In April 2016, as part of a broader set of reforms to Medicaid managed care, the Centers for Medicare & Medicaid Services (CMS) finalized a rule requiring states to implement a quality rating system (QRS) for Medicaid and Children’s Health Insurance Program (CHIP) managed care plans. CMS’s objectives for the QRS include holding states and health plans accountable for the care provided to beneficiaries, empowering beneficiaries by providing them with information about available health plans, and driving improvement in health plan performance and quality of care. Many of us use QRSs, which usually take the form of a star rating, in our everyday lives, such as when choosing a restaurant on Yelp, a service provider on Angie’s List, or anything on Amazon. Although there’s a difference between a restaurant and a health plan, many of the states voluntarily using a QRS for their Medicaid plans include a measure of beneficiary satisfaction with the services received. These measures are similar to the star ratings that have become so common. Could similar logic help Medicaid beneficiaries select a high quality health plan?
Mathematica recently published research in partnership with the Medicaid and CHIP Payment and Access Commission to better understand how QRSs are currently being used in state Medicaid programs. Although states will have three years from the date CMS publishes a final notice in the Federal Register to comply with QRS requirements, 13 states are already using rating systems for their Medicaid managed care programs. The goal of our research was to examine how states use their rating systems to inform beneficiaries, incentivize health plan performance, and increase health plan accountability.
We interviewed representatives from five states and learned that the primary goal of a QRS is to help beneficiaries select a health plan by reflecting differences in health plan performance. States use tested and validated measures of quality—things like how many children receive vaccinations, or how many beneficiaries receive recommended cancer screenings, or how beneficiaries rate their providers—to assess each health plan’s performance and assign a star rating. Five-star plans are those with better quality measure performance than other plans.
Even though we might be more likely to choose a five-star restaurant or plumber over one with fewer stars, we found little evidence that Medicaid beneficiaries are using the quality ratings to select their health plan. Stakeholders we spoke to suggested that beneficiaries are instead choosing health plans that include their current providers in their networks, or those that offer other value-added services like dental benefits, over those that might have higher ratings. Further, the states’ enrollment brokers—organizations hired to help Medicaid beneficiaries understand their benefits and choose a plan—are not suggesting that beneficiaries consider the quality ratings when making their decision.
As states prepare to develop QRSs to comply with CMS requirements, policymakers can help ensure that the new systems are used by beneficiaries as they are intended.
First, policymakers should ensure that the measures in the rating system are both meaningful to beneficiaries and feasible for states to report. CMS intends to require all states to use a common, mandatory set of measures in their rating systems, but states will also be allowed to add measures of their choosing to reflect the specific needs and priorities of their population.

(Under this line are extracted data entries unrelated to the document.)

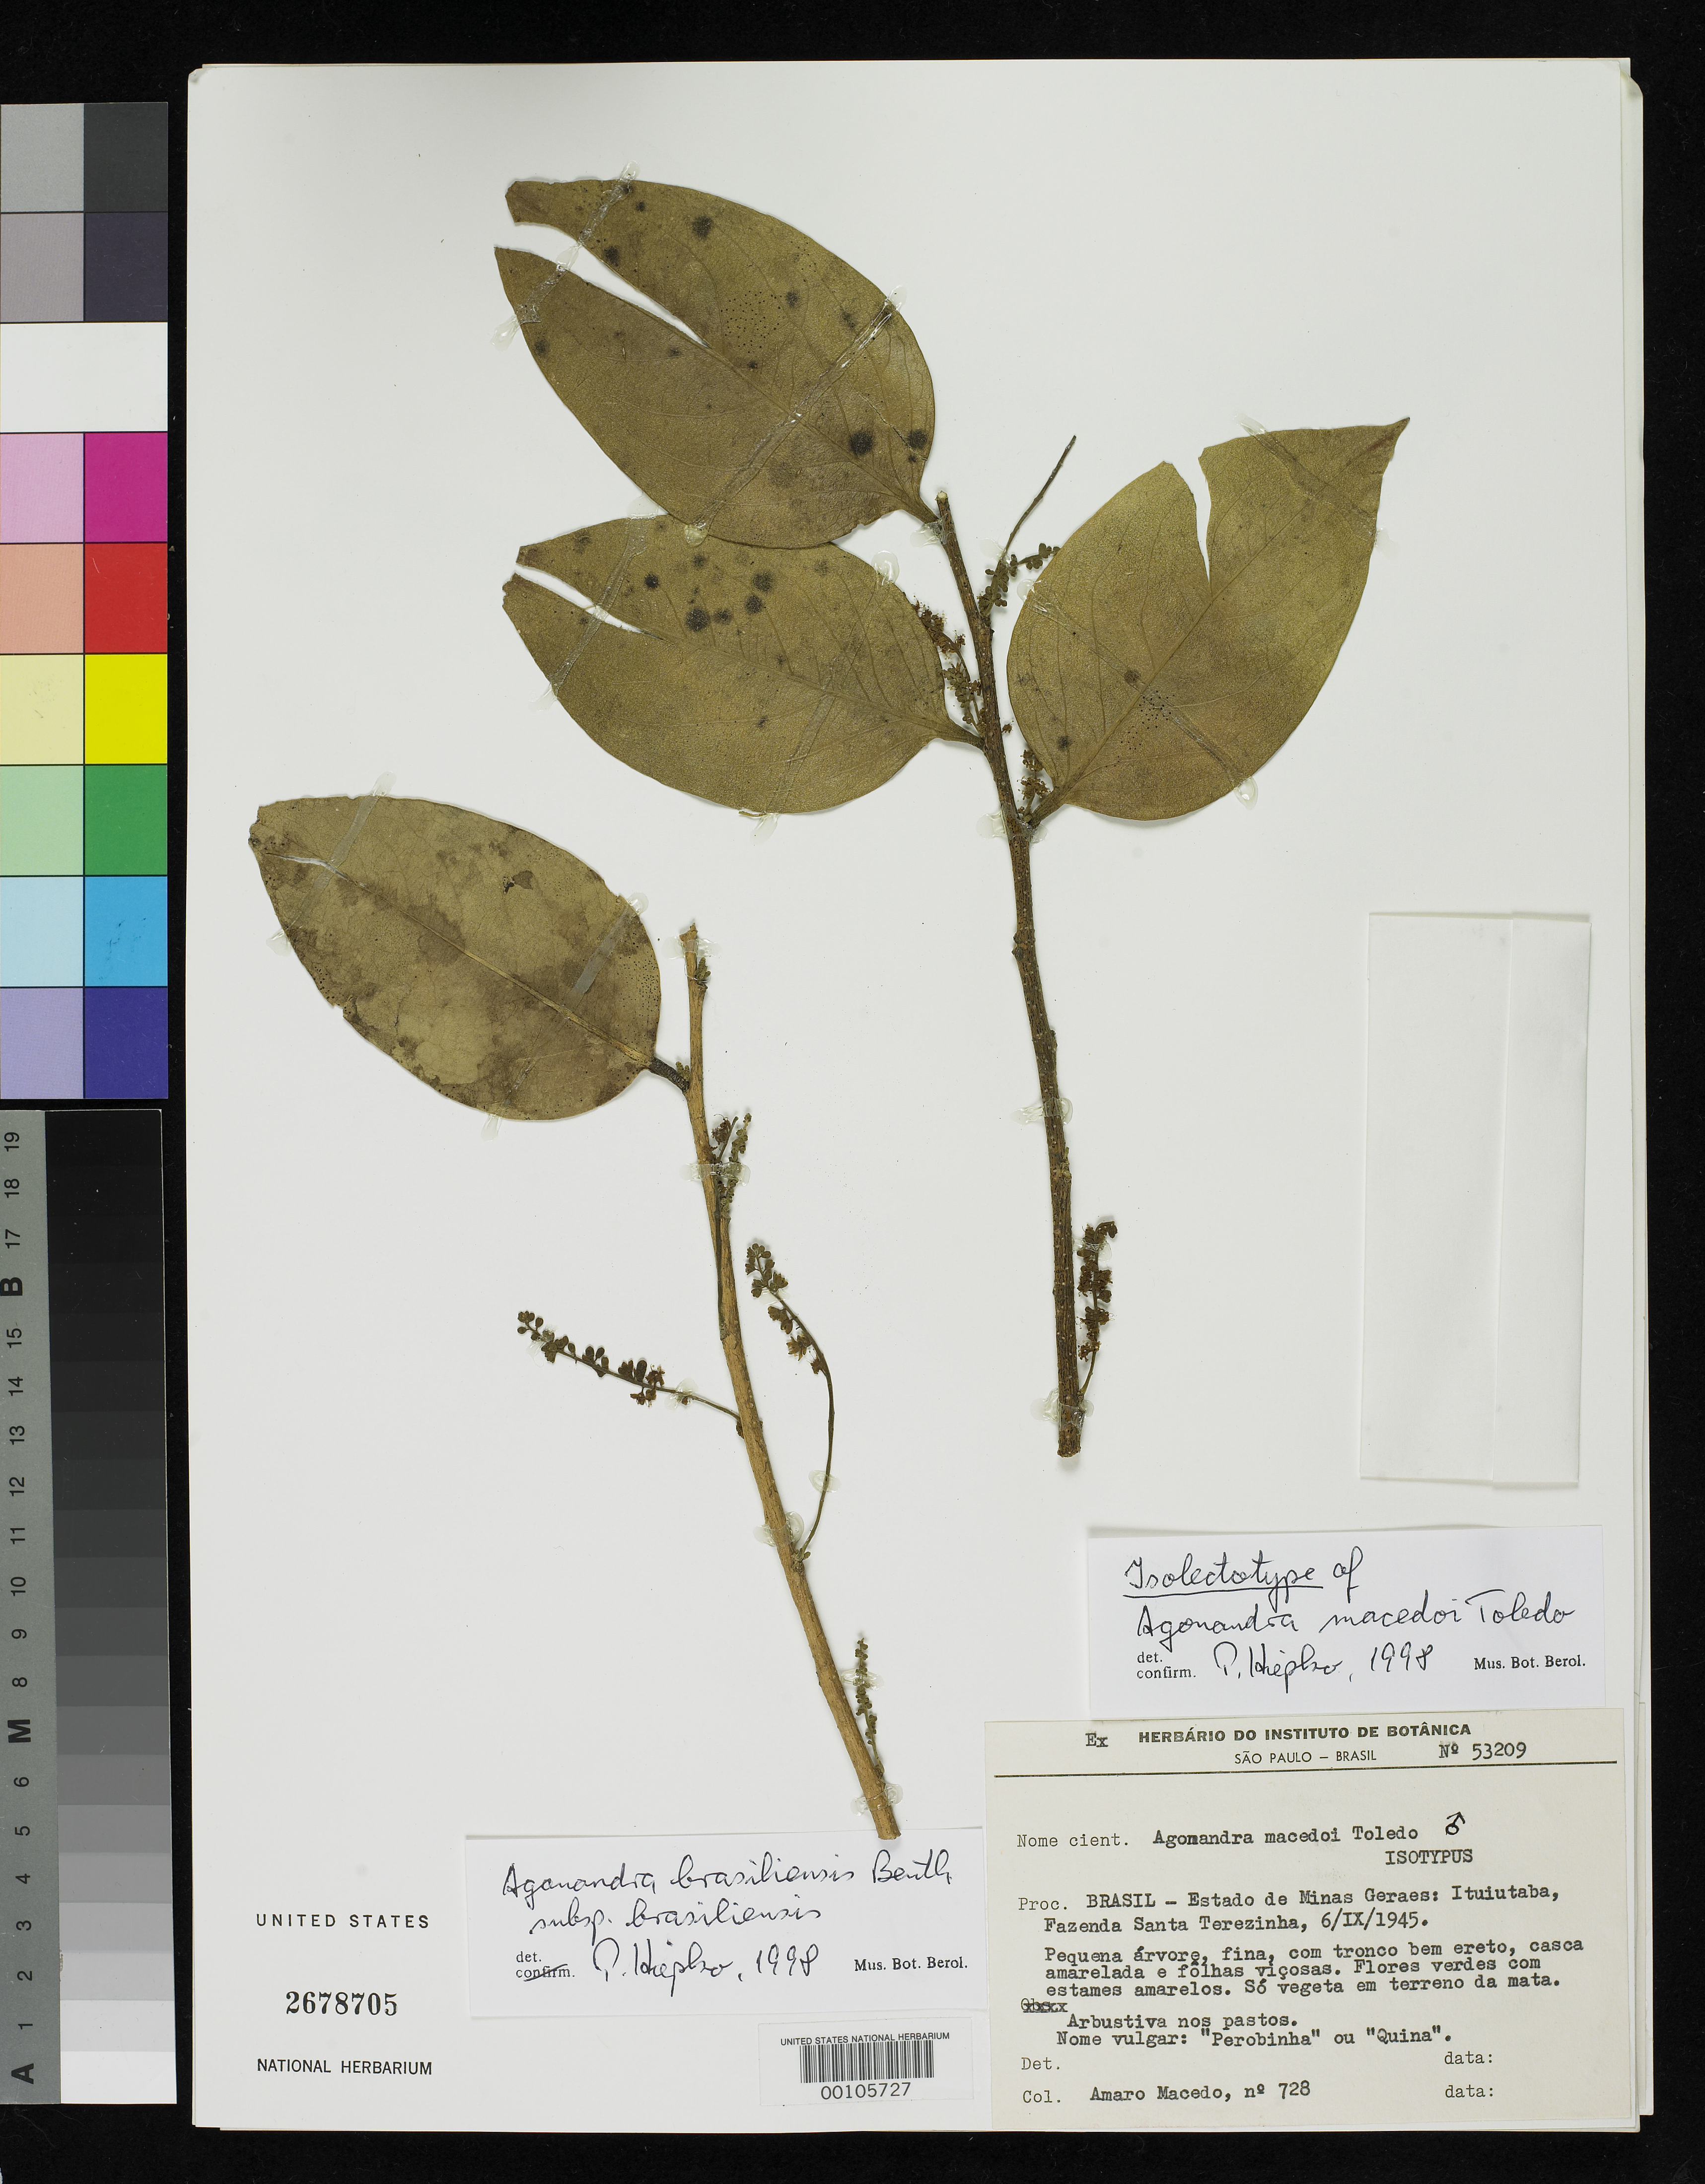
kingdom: Plantae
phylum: Tracheophyta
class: Magnoliopsida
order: Santalales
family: Opiliaceae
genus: Agonandra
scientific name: Agonandra macedoi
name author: Toledo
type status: Isotype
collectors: A. Macedo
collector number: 728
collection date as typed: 06 Sep 1945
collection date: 1945-09-06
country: Brazil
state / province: Minas Gerais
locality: Ituiutaba, Fazenda Santa Terezinha.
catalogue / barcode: US 2678705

Second, states should consider creative ways of making sure that beneficiaries know about and can use the ratings system to make a more-informed decision. We found that most states included copies of the plan ratings in mailed enrollment materials and made copies available on the Medicaid website. Florida was the only state we studied that used an interactive, web-based rating system. Enrollment brokers can also be a source of information about health plan quality for beneficiaries.
In the same way that highly rated restaurants might attract more customers and have more staying power than lower-rated ones, quality ratings for Medicaid managed care plans have the potential to help move more beneficiaries into plans that could improve their health and well-being. To do this, beneficiaries need to be aware of the ratings, find the ratings to be meaningful to them and easy to understand, and ultimately use them to make decisions about which plans to enroll in. States and CMS should continue to engage beneficiaries in the design and evolution of QRSs to fulfill the promise of QRS to improve the health of Medicaid beneficiaries.